本文 -
まず,図6に示すごとく,実施例1における上記C工程後に得られる中間化合物Cを準備した。
次に,図6のG工程に示すごとく,2.29g(3.11mmol)の中間化合物Cを200mLのステンレス製オートクレーブにいれ,窒素置換した後,蒸留ベンゼン10mLと蒸留メタノール100mLとを加えて,加熱溶解させる。
【0073】
オートクレーブを−78℃に冷却した後,液体アンモニアを充分量加え,80℃で60時間加熱攪拌した。その後,溶媒を減圧下に除去して得られる粗生成物を,酢酸エチルを展開溶媒として用いたカラムクロマトグラフィーにより,精製し,1.98gの中間化合物G(BINAPアミド)を得た。尚,収率は90%であった。

記録データ -
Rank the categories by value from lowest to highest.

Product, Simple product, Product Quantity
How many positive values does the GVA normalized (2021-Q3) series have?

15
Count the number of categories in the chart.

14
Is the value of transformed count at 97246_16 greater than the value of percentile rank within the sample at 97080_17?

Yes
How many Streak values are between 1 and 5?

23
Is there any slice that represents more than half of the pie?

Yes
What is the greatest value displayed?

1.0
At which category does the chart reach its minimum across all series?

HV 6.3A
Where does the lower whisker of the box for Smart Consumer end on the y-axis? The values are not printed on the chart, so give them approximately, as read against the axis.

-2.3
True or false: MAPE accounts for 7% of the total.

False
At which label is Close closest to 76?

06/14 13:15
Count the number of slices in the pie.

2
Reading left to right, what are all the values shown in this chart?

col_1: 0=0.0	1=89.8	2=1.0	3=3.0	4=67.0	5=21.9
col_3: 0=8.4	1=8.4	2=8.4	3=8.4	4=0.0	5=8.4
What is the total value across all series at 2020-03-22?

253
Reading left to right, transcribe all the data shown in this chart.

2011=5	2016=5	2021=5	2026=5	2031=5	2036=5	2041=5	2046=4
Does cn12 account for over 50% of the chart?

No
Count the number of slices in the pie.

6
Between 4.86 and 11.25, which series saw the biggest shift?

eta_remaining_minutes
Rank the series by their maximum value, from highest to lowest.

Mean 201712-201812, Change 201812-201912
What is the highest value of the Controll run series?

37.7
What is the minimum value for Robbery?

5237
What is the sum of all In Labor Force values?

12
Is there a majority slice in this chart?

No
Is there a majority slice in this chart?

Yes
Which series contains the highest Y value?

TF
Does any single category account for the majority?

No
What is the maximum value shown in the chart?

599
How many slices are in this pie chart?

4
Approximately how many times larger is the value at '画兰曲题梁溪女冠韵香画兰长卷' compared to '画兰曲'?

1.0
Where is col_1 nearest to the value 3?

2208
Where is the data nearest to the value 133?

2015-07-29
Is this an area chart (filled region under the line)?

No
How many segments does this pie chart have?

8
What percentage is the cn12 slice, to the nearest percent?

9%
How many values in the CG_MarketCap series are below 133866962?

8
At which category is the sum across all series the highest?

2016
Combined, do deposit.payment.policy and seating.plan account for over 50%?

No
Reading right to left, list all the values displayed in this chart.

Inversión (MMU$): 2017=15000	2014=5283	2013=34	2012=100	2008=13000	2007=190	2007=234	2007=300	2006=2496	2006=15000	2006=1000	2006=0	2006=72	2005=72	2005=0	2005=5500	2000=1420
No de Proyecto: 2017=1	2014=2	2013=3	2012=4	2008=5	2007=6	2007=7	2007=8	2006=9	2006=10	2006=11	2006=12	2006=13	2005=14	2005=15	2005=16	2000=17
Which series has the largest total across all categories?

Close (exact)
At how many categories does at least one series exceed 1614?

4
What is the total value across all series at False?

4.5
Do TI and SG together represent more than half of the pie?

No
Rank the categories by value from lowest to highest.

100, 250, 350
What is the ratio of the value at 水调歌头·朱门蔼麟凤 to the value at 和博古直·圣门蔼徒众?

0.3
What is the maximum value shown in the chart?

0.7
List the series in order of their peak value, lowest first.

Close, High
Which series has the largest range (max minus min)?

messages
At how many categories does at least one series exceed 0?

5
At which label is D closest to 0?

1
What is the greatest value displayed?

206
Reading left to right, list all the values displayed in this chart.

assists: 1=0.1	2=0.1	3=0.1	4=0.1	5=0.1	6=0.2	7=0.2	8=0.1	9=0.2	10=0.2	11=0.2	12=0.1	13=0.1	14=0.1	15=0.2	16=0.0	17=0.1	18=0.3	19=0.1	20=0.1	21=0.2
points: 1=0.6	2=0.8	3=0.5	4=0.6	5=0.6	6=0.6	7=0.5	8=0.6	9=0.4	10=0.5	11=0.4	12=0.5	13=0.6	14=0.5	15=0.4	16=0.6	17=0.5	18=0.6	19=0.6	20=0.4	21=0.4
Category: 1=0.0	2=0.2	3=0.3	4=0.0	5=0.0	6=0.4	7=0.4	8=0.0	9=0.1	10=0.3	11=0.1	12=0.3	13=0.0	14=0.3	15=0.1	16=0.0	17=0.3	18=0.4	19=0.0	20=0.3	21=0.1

作業項目 1 - 本文の合成手順で、中間化合物Gの収率は何%ですか。
作業項目 2 - 本文にある「まず,図6に示すごとく,実施例1における上記C工程後に得られる中間化合物Cを準備した。」という文を英語に訳してください。
作業項目 3 - 中間化合物Gの合成手順を述べた本文について、最後の文の後に続く内容を書いてください。

最終回答 1 - 中間化合物Gの収率は90%でした。

最終回答 2 - First, as shown in FIG. 6, intermediate compound C obtained after step C of Example 1 described above was prepared.

最終回答 3 -
【0074】
次に,図6に示すH工程においては,まず窒素置換した200mLの二口フラスコに,34mL(36.4mmol)のボランTHF錯体(BH3・THF)を加えて,0℃に冷却した。その中に,蒸留THF25mLに溶解した中間化合物Gの3.22g(4.55mmol)をゆっくりと滴下した後,12時間還流した。その後,再び0℃に冷却し,6MHClを加えて,徐々に室温に戻し,30分間攪拌した。1Mの水酸化ナトリウム水溶液にてpHを11に調整した後,ジクロロメタンで抽出し,硫酸マグネシウムで乾燥,濃縮乾固した。
【0075】
得られる粗生成物3.06gを60mLのTHFに溶解し,この溶液に2.3mLのジエチルアミンを加えて40℃にて2時間攪拌し濃縮乾固後,ヘキサン/酢酸エチル=1/1の展開溶媒を用いたカラムクロマトグラフィーにより精製し,アミノブチル基を有する化合物Hを1.79g得た。なお,収率は57%であった。
【0076】
次に,図7に示すごとく,以下のようにして上記化合物Hを無機系固体としてのFSMに結合させる。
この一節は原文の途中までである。